-- Source document follows --
Noah Judge

Noah Judge featured image

About

I grew up in London and studied foundation art at Falmouth University and undergraduate architecture at Edinburgh University before I began my masters in architecture at the RCA. My work in between has included architecture, construction, agriculture and couriering across the UK, the US and the Czech Republic. My studio practice has been inspired by Mike Davis’s argument that the climate emergency gives cause to “return to explicitly utopian thinking [to] clarify the minimal conditions for the preservation of human solidarity in [the] face of convergent planetary crises.” My first year project in ADS1 tested spaces for collective care in an adaptive reuse of an office block in Stratford. My second year project in ADS10 explores the potential architectural and infrastructural supports for sustainable ways of moving.

Statement

The aim of this project is to imagine the kinds of institutions, infrastructures, organisations & forms that might support and enable a transition away from a private, individualised model of car ownership toward a public, socialised model. The idea came from the observation that, amidst discussions around the future of transport and mobility in the low carbon city, there are already signs of a decline in car ownership, especially in big cities like London, but that these changing practices are being organised and mediated by large corporations like Uber. These businesses are platforms; they have used innovations in communications technology to monetise the sharing of information. There is a case to de-commodify and democratise the services organised by Uber; and there is an architectural potential in bringing these services all under one roof.
-- Source document concluded --
Problem requirements:
Extend the architecture project statement about moving from private car ownership to shared, public use, picking up right after its last sentence.
-- Information follows --
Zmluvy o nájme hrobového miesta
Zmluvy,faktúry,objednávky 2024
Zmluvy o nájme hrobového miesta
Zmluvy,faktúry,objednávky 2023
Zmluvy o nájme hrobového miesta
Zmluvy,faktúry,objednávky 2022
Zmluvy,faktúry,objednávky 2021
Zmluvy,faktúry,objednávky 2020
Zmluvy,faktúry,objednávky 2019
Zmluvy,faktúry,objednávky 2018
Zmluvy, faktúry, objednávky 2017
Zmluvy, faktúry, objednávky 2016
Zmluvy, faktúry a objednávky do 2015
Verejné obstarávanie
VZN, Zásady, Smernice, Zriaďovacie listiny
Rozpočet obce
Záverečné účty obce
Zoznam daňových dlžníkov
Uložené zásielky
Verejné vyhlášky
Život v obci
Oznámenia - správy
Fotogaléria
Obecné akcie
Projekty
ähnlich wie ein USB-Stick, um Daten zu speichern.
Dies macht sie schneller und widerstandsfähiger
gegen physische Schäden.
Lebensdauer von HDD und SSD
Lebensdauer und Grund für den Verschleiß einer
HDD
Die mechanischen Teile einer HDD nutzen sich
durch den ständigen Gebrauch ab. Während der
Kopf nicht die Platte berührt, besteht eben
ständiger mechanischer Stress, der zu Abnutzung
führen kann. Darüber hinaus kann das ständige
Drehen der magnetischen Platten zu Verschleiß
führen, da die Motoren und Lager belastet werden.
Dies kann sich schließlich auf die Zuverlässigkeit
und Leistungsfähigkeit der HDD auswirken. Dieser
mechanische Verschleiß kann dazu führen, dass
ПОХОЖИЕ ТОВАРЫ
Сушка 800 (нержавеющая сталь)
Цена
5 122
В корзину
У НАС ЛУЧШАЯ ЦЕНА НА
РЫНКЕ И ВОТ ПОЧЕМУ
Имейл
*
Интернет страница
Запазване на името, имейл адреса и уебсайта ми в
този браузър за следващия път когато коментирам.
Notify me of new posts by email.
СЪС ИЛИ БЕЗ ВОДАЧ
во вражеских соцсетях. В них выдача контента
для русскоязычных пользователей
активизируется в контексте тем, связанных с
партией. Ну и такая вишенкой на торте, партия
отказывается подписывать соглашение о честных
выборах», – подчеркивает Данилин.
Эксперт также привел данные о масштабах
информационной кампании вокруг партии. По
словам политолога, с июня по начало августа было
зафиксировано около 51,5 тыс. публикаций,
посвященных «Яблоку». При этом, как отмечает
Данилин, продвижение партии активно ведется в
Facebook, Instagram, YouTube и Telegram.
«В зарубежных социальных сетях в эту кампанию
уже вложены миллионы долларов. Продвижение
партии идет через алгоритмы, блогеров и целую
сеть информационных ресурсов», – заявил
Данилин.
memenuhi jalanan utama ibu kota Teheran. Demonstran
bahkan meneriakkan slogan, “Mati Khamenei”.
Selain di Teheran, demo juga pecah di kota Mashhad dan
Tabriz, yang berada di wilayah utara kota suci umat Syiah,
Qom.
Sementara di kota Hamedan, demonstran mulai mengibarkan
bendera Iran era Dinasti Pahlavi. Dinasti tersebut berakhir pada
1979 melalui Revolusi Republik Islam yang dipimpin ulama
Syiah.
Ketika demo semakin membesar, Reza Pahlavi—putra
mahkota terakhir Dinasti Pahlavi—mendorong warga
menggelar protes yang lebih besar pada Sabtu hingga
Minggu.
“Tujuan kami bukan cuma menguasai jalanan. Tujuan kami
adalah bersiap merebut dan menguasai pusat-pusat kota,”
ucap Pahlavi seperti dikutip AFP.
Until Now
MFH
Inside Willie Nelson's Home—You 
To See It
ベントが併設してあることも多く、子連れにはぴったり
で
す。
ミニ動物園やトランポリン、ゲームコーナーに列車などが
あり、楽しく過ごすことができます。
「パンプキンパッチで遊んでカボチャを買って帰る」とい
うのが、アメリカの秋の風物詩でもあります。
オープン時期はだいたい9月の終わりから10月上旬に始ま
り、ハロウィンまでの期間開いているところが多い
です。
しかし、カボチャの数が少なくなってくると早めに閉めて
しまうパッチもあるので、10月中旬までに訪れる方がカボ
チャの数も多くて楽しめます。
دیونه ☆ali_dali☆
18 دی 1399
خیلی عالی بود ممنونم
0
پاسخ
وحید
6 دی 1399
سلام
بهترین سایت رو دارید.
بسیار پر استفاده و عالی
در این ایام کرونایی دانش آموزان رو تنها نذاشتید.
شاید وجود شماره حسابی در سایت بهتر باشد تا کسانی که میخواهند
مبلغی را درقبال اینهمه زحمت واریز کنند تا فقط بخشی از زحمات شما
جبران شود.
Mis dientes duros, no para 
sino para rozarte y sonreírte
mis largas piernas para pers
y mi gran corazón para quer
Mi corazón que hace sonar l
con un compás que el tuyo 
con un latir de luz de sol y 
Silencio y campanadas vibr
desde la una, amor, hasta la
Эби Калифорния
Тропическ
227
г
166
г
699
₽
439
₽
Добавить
-- Information concluded --
Written response:
My proposal is a new kind of station: a ‘neighbourhood service station’. The idea is that this building will be the locus of, and house the operations of, a municipally run platform for taxi, delivery and vehicle rental services, as well as offering other neighbourhood services, becoming a social and civic centre with the potential to transform the quality of suburban life. The hope is that this building can support mobility and improve connectivity while reducing the number of vehicles on the road and the trips they need to make. This strategy is oriented toward a future transition to electric vehicles, given that the scarcity of lithium means we must break with the 20th century planning creed of one car per household. The design can also help in the present simply by reducing traffic right now.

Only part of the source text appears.